------ RECORDS TO PROCESS ------

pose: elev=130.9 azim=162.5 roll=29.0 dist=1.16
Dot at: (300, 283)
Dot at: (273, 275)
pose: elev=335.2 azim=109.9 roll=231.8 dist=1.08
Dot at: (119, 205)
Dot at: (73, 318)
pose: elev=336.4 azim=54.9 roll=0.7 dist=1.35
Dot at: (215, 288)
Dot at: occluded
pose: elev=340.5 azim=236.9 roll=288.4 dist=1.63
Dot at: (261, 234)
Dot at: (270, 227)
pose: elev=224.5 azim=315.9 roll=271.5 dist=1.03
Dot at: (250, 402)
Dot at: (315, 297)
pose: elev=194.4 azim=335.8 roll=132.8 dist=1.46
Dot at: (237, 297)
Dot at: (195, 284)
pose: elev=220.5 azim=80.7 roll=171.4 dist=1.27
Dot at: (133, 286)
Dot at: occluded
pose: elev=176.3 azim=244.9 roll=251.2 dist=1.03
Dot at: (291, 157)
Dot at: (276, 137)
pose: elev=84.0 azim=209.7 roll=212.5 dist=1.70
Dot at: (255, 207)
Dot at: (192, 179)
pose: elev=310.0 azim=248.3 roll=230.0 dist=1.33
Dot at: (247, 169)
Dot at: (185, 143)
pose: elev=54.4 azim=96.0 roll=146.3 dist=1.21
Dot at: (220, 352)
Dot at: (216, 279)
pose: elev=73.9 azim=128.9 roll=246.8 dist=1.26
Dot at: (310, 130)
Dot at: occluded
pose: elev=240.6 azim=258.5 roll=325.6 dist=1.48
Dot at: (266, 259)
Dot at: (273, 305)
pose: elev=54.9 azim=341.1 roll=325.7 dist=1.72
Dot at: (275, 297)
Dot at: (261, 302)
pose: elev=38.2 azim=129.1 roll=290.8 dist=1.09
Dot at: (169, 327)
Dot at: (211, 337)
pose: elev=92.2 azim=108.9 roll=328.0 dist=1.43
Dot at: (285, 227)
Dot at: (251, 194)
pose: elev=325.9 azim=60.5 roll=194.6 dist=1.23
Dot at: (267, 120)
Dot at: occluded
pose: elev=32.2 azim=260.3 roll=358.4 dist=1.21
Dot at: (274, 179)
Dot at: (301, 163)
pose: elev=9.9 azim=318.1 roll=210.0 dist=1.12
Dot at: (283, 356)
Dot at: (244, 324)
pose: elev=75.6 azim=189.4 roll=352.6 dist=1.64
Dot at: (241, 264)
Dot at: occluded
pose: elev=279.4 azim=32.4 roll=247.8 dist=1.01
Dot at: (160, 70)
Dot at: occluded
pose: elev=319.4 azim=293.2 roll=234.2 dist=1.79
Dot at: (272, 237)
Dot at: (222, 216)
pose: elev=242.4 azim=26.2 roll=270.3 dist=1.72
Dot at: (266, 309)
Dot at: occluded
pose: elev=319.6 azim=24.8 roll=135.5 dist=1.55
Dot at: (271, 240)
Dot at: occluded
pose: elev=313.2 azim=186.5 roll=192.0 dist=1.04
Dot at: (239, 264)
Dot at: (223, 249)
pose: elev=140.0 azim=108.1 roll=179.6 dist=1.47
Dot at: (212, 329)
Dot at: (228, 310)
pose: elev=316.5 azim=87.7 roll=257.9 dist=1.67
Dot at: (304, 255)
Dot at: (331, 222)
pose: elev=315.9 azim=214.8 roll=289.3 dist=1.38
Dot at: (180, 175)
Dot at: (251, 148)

------

Reproduce the listing above with every "pose" changed to "view", keeping everything else the same.

THE COMPLETED TASK »
view: elev=130.9 azim=162.5 roll=29.0 dist=1.16
Dot at: (300, 283)
Dot at: (273, 275)
view: elev=335.2 azim=109.9 roll=231.8 dist=1.08
Dot at: (119, 205)
Dot at: (73, 318)
view: elev=336.4 azim=54.9 roll=0.7 dist=1.35
Dot at: (215, 288)
Dot at: occluded
view: elev=340.5 azim=236.9 roll=288.4 dist=1.63
Dot at: (261, 234)
Dot at: (270, 227)
view: elev=224.5 azim=315.9 roll=271.5 dist=1.03
Dot at: (250, 402)
Dot at: (315, 297)
view: elev=194.4 azim=335.8 roll=132.8 dist=1.46
Dot at: (237, 297)
Dot at: (195, 284)
view: elev=220.5 azim=80.7 roll=171.4 dist=1.27
Dot at: (133, 286)
Dot at: occluded
view: elev=176.3 azim=244.9 roll=251.2 dist=1.03
Dot at: (291, 157)
Dot at: (276, 137)
view: elev=84.0 azim=209.7 roll=212.5 dist=1.70
Dot at: (255, 207)
Dot at: (192, 179)
view: elev=310.0 azim=248.3 roll=230.0 dist=1.33
Dot at: (247, 169)
Dot at: (185, 143)
view: elev=54.4 azim=96.0 roll=146.3 dist=1.21
Dot at: (220, 352)
Dot at: (216, 279)
view: elev=73.9 azim=128.9 roll=246.8 dist=1.26
Dot at: (310, 130)
Dot at: occluded
view: elev=240.6 azim=258.5 roll=325.6 dist=1.48
Dot at: (266, 259)
Dot at: (273, 305)
view: elev=54.9 azim=341.1 roll=325.7 dist=1.72
Dot at: (275, 297)
Dot at: (261, 302)
view: elev=38.2 azim=129.1 roll=290.8 dist=1.09
Dot at: (169, 327)
Dot at: (211, 337)
view: elev=92.2 azim=108.9 roll=328.0 dist=1.43
Dot at: (285, 227)
Dot at: (251, 194)
view: elev=325.9 azim=60.5 roll=194.6 dist=1.23
Dot at: (267, 120)
Dot at: occluded
view: elev=32.2 azim=260.3 roll=358.4 dist=1.21
Dot at: (274, 179)
Dot at: (301, 163)
view: elev=9.9 azim=318.1 roll=210.0 dist=1.12
Dot at: (283, 356)
Dot at: (244, 324)
view: elev=75.6 azim=189.4 roll=352.6 dist=1.64
Dot at: (241, 264)
Dot at: occluded
view: elev=279.4 azim=32.4 roll=247.8 dist=1.01
Dot at: (160, 70)
Dot at: occluded
view: elev=319.4 azim=293.2 roll=234.2 dist=1.79
Dot at: (272, 237)
Dot at: (222, 216)
view: elev=242.4 azim=26.2 roll=270.3 dist=1.72
Dot at: (266, 309)
Dot at: occluded
view: elev=319.6 azim=24.8 roll=135.5 dist=1.55
Dot at: (271, 240)
Dot at: occluded
view: elev=313.2 azim=186.5 roll=192.0 dist=1.04
Dot at: (239, 264)
Dot at: (223, 249)
view: elev=140.0 azim=108.1 roll=179.6 dist=1.47
Dot at: (212, 329)
Dot at: (228, 310)
view: elev=316.5 azim=87.7 roll=257.9 dist=1.67
Dot at: (304, 255)
Dot at: (331, 222)
view: elev=315.9 azim=214.8 roll=289.3 dist=1.38
Dot at: (180, 175)
Dot at: (251, 148)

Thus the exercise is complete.